Dive Brief:
- With mega-mergers dominating the U.S. health insurer market, the New York Times decided to take a serious look at what the M&A activity will mean for healthcare consumers, many of who get their coverage from their employers.
- If and when the deals get final approval, the U.S. healthcare insurance market will be dominated by three "colossal" insurers - Anthem, Aetna and United Healthcare (which is not part of the recent merger mania).
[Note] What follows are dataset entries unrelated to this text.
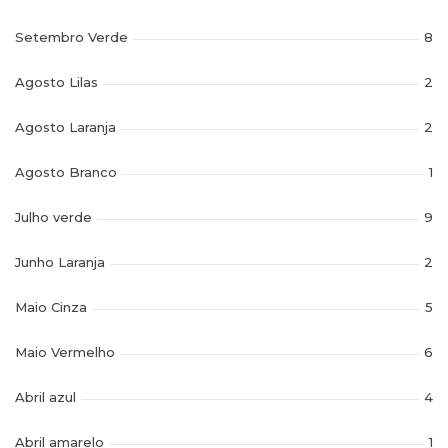
Setembro Verde
8
Agosto Lilas
2
Agosto Laranja
2
Agosto Branco
1
Julho verde
9
Junho Laranja
2
Maio Cinza
5
Maio Vermelho
6
Abril azul
4
Abril amarelo
1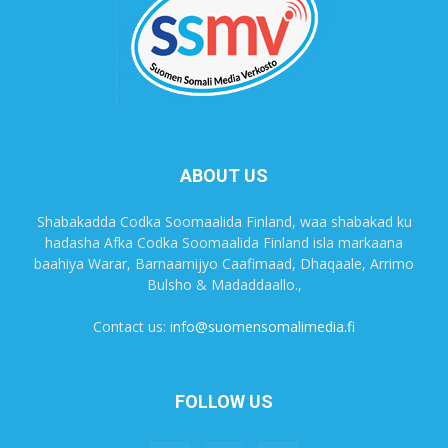
ABOUT US
Shabakadda Codka Soomaalida Finland, waa shabakad ku
hadasha Afka Codka Soomaalida Finland isla markaana
baahiya Warar, Barnaamijyo Caafimaad, Dhaqaale, Arrimo
Bulsho & Madaddaallo.,
Contact us:
info@suomensomalimedia.fi
FOLLOW US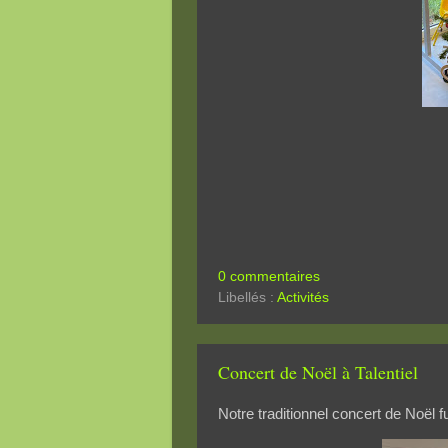
0 commentaires
Libellés :
Activités
Concert de Noël à Talentiel
Notre traditionnel concert de Noël 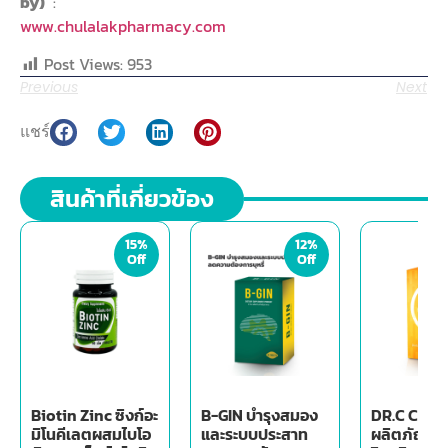
by)
:
www.chulalakpharmacy.com
Post Views:
953
Previous
Next
แชร์
สินค้าที่เกี่ยวข้อง
15%
12%
Off
Off
Biotin Zinc ซิงก์อะ
B-GIN บำรุงสมอง
DR.C C L5 
มิโนคีเลตผสมไบโอ
และระบบประสาท
ผลิตภัณฑ์เ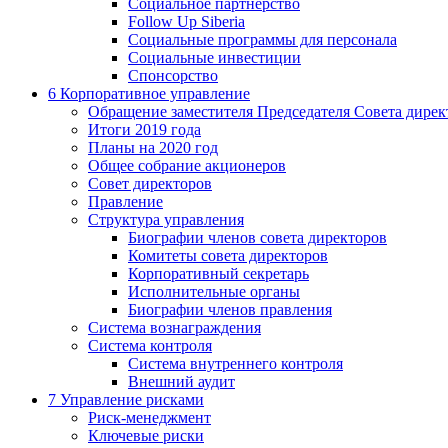
Социальное партнерство
Follow Up Siberia
Социальные программы для персонала
Социальные инвестиции
Спонсорство
6
Корпоративное управление
Обращение заместителя Председателя Совета дирек
Итоги 2019 года
Планы на 2020 год
Общее собрание акционеров
Совет директоров
Правление
Структура управления
Биографии членов совета директоров
Комитеты совета директоров
Корпоративный секретарь
Исполнительные органы
Биографии членов правления
Система вознаграждения
Система контроля
Система внутреннего контроля
Внешний аудит
7
Управление рисками
Риск-менеджмент
Ключевые риски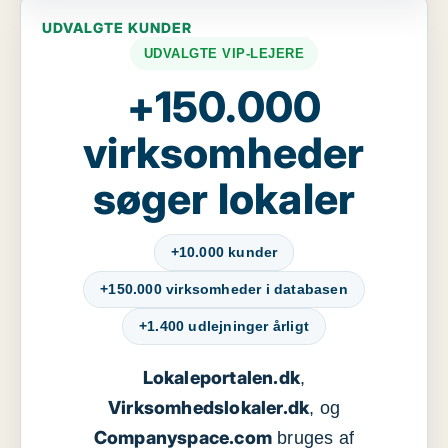
UDVALGTE KUNDER
UDVALGTE VIP-LEJERE
+150.000
virksomheder
søger lokaler
+10.000 kunder
+150.000 virksomheder i databasen
+1.400 udlejninger årligt
Lokaleportalen.dk
,
Virksomhedslokaler.dk
, og
Companyspace.com
bruges af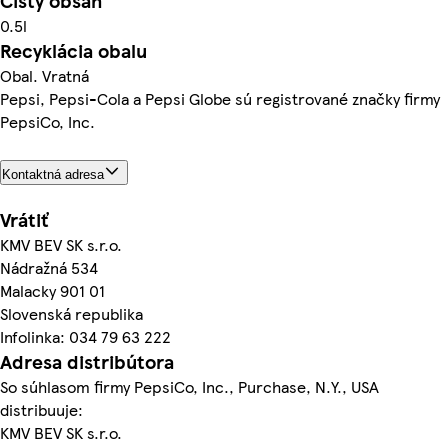
Čistý obsah
0.5l
Recyklácia obalu
Obal. Vratná
Pepsi, Pepsi-Cola a Pepsi Globe sú registrované značky firmy
PepsiCo, Inc.
Kontaktná adresa
Vrátiť
KMV BEV SK s.r.o.
Nádražná 534
Malacky 901 01
Slovenská republika
Infolinka: 034 79 63 222
Adresa distribútora
So súhlasom firmy PepsiCo, Inc., Purchase, N.Y., USA
distribuuje:
KMV BEV SK s.r.o.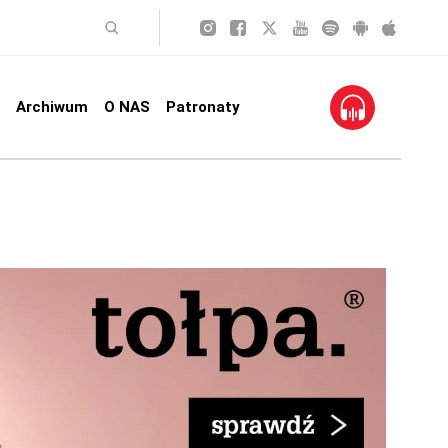
Archiwum
O NAS
Patronaty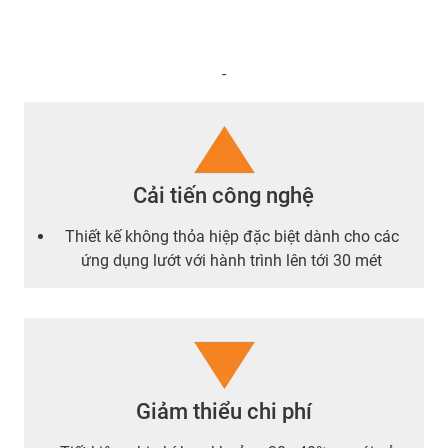
-
Cải tiến công nghệ
Thiết kế không thỏa hiệp đặc biệt dành cho các
ứng dụng lướt với hành trình lên tới 30 mét
Giảm thiểu chi phí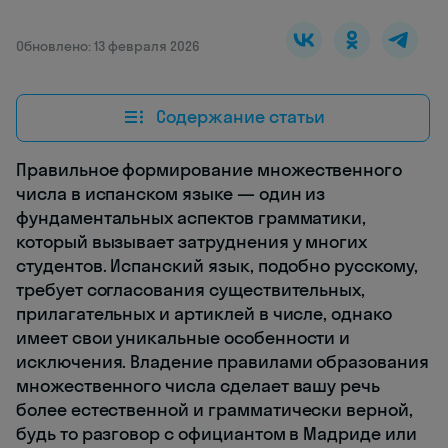
Обновлено: 13 февраля 2026
Содержание статьи
Правильное формирование множественного
числа в испанском языке — один из
фундаментальных аспектов грамматики,
который вызывает затруднения у многих
студентов. Испанский язык, подобно русскому,
требует согласования существительных,
прилагательных и артиклей в числе, однако
имеет свои уникальные особенности и
исключения. Владение правилами образования
множественного числа сделает вашу речь
более естественной и грамматически верной,
будь то разговор с официантом в Мадриде или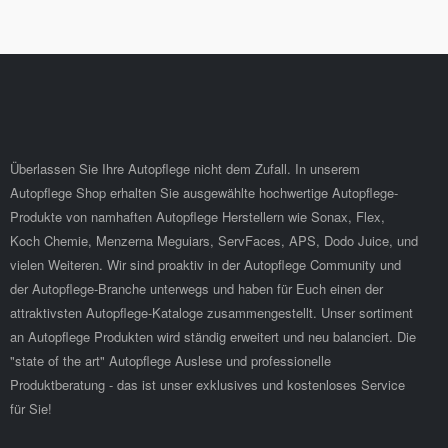
Überlassen Sie Ihre Autopflege nicht dem Zufall. In unserem
Autopflege Shop erhalten Sie ausgewählte hochwertige Autopflege-
Produkte von namhaften Autopflege Herstellern wie Sonax, Flex,
Koch Chemie, Menzerna Meguiars, ServFaces, APS, Dodo Juice, und
vielen Weiteren. Wir sind proaktiv in der Autopflege Community und
der Autopflege-Branche unterwegs und haben für Euch einen der
attraktivsten Autopflege-Kataloge zusammengestellt. Unser sortiment
an Autopflege Produkten wird ständig erweitert und neu balanciert. Die
"state of the art" Autopflege Auslese und professionelle
Produktberatung - das ist unser exklusives und kostenloses Service
für Sie!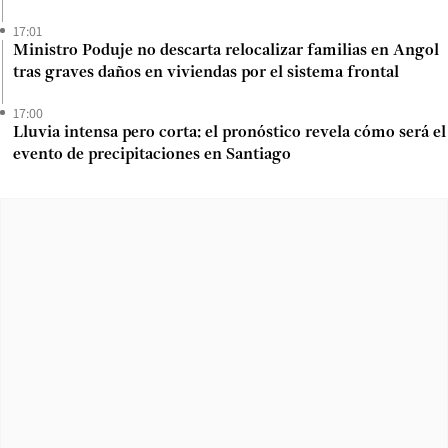
17:01
Ministro Poduje no descarta relocalizar familias en Angol
tras graves daños en viviendas por el sistema frontal
17:00
Lluvia intensa pero corta: el pronóstico revela cómo será el
evento de precipitaciones en Santiago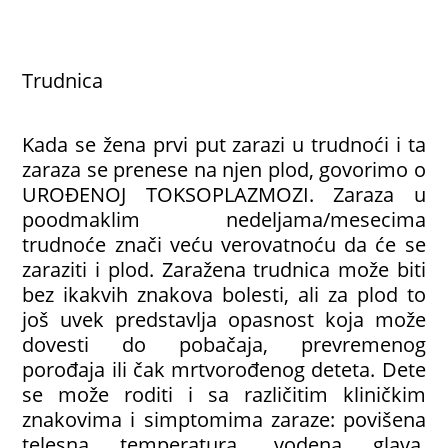
Trudnica
Kada se žena prvi put zarazi u trudnoći i ta
zaraza se prenese na njen plod, govorimo o
UROĐENOJ TOKSOPLAZMOZI. Zaraza u
poodmaklim nedeljama/mesecima
trudnoće znači veću verovatnoću da će se
zaraziti i plod. Zaražena trudnica može biti
bez ikakvih znakova bolesti, ali za plod to
još uvek predstavlja opasnost koja može
dovesti do pobačaja, prevremenog
porođaja ili čak mrtvorođenog deteta. Dete
se može roditi i sa različitim kliničkim
znakovima i simptomima zaraze: povišena
telesna temperatura, vodena glava,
- The Times reports that consumer advocates, policy experts and former regulators say that what may be good for the insurers may not be good for consumers, especially in the wake of a similar frenzy of deal-making among hospitals and doctors’ groups.
Dive Insight:
According to Decision Resources Group, each would have tens of millions of people enrolled in their plans, offered largely through employers or government programs like Medicare.
The insurers insist that combining companies will lead to lower prices and better care for their customers. They point to billions of dollars in efficiencies, though several experts told the Times that the jury is still out on that front.
The Times' Reed Abelson writes that for large employers that rely on national carriers to provide coverage to workers scattered across states, the pool of the five major entities would shrink to just three. To give their employees choice, for example, FedEx and Robert Half each offered both Anthem and Cigna to their employees.
Of course, the deals must pass muster with regulators first.